--- begin Source text ---
# dumb pedal question



## rideahiggins (Mar 19, 2014)

On old Schwinn waffle pedals. How do you get the nuts off of the pedal block bolts? Some just spin with the bolt and I haven't figured out a good way to hold the bolt from spinning. Some I'm just trying to tighten up so the don't wiggle and flex.


----------



## rustjunkie (Mar 19, 2014)

A drop of penetrating oil on the nut/rod helps, and I've had success pushing the head of the rod against a thick piece of ~softish rubber while turning the nut. 
Acts kinda like one of those things that helps take tops off jars.


----------



## Boris (Mar 19, 2014)

alw said:


> A drop of penetrating oil on the nut/rod helps, and I've had success pushing the head of the rod against a thick piece of ~softish rubber while turning the nut.
> Acts kinda like one of those things that helps take tops off jars.




This question and your answer came along at the perfect time. Thanks!
No excuse for bad design though, especially from a company that knew better!
--- end Source text ---
--- begin Dataset entries ---
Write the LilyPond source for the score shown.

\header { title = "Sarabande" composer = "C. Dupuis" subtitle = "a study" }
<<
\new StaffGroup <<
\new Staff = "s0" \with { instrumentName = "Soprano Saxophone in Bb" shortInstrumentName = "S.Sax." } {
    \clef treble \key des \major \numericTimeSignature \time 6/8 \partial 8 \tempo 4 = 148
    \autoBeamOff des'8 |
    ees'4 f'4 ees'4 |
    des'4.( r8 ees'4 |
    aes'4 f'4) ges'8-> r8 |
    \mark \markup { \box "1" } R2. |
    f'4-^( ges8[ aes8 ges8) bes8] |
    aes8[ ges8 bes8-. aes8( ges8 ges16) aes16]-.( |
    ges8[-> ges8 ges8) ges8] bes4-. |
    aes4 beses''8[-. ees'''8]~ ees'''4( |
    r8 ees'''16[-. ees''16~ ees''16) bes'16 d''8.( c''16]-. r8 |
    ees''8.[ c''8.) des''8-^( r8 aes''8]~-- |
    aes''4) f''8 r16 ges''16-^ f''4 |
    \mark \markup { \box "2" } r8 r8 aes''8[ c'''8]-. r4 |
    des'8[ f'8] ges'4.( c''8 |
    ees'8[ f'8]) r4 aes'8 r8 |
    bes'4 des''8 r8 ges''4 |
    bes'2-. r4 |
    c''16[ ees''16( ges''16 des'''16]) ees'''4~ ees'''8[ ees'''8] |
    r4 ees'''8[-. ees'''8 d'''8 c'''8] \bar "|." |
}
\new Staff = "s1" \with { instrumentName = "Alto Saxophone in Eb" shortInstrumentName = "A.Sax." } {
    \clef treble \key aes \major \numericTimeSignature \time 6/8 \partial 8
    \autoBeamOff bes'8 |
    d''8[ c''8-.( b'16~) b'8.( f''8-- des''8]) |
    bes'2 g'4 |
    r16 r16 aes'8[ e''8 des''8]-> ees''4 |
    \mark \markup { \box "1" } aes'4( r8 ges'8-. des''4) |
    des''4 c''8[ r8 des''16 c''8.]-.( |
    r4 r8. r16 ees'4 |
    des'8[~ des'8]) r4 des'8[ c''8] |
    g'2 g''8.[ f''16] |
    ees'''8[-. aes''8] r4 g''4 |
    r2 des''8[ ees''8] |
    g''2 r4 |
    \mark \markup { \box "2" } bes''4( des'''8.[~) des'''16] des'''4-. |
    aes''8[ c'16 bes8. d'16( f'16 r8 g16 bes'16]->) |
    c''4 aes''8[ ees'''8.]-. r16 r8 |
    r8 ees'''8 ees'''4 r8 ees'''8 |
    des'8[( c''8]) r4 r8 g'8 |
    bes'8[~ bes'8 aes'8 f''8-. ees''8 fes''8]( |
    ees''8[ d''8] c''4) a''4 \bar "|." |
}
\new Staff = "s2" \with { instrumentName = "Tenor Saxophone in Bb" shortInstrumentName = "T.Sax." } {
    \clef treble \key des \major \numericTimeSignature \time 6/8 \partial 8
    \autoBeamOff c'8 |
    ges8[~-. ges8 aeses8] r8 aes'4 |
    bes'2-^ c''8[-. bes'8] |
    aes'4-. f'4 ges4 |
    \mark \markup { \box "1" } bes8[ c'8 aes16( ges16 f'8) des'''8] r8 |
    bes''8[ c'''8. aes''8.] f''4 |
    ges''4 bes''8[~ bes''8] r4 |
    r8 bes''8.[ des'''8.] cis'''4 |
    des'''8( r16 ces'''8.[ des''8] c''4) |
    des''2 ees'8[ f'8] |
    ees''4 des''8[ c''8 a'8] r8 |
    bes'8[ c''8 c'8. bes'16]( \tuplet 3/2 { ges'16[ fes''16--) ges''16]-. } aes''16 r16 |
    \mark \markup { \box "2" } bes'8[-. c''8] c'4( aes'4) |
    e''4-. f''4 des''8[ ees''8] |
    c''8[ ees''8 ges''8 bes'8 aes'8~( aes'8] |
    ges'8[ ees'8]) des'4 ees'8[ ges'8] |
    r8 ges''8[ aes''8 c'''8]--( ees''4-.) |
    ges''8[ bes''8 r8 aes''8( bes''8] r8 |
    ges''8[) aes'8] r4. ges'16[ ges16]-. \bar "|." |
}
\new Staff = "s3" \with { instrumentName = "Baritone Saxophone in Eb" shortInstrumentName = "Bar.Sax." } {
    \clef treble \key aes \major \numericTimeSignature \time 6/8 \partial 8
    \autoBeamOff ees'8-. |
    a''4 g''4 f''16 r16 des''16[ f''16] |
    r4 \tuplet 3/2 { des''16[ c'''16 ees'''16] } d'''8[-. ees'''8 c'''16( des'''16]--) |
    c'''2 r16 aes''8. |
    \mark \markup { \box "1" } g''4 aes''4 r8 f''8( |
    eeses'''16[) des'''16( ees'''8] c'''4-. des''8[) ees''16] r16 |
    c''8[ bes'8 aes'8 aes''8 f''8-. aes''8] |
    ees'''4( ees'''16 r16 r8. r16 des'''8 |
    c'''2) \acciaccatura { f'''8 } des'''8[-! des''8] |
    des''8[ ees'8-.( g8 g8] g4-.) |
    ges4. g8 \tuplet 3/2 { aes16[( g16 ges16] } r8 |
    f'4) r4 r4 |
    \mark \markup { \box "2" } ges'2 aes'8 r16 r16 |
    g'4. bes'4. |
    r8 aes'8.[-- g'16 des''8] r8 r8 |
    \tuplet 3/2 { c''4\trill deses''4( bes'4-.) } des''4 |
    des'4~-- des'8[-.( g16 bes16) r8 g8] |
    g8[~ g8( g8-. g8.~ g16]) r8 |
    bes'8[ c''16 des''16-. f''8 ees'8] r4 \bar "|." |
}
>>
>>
--- end Dataset entries ---
→ **Exercise goal**:
Answer these from the pedal thread:
(a) What kind of pedals is rideahiggins working on?
(b) What does rustjunkie press the head of the rod against while turning the nut?
(c) What does Boris say there is no excuse for?
These items are separate material, unrelated to the pedal thread.

→ **Solution**:
(a) Old Schwinn waffle pedals
(b) A thick piece of softish rubber
(c) Bad design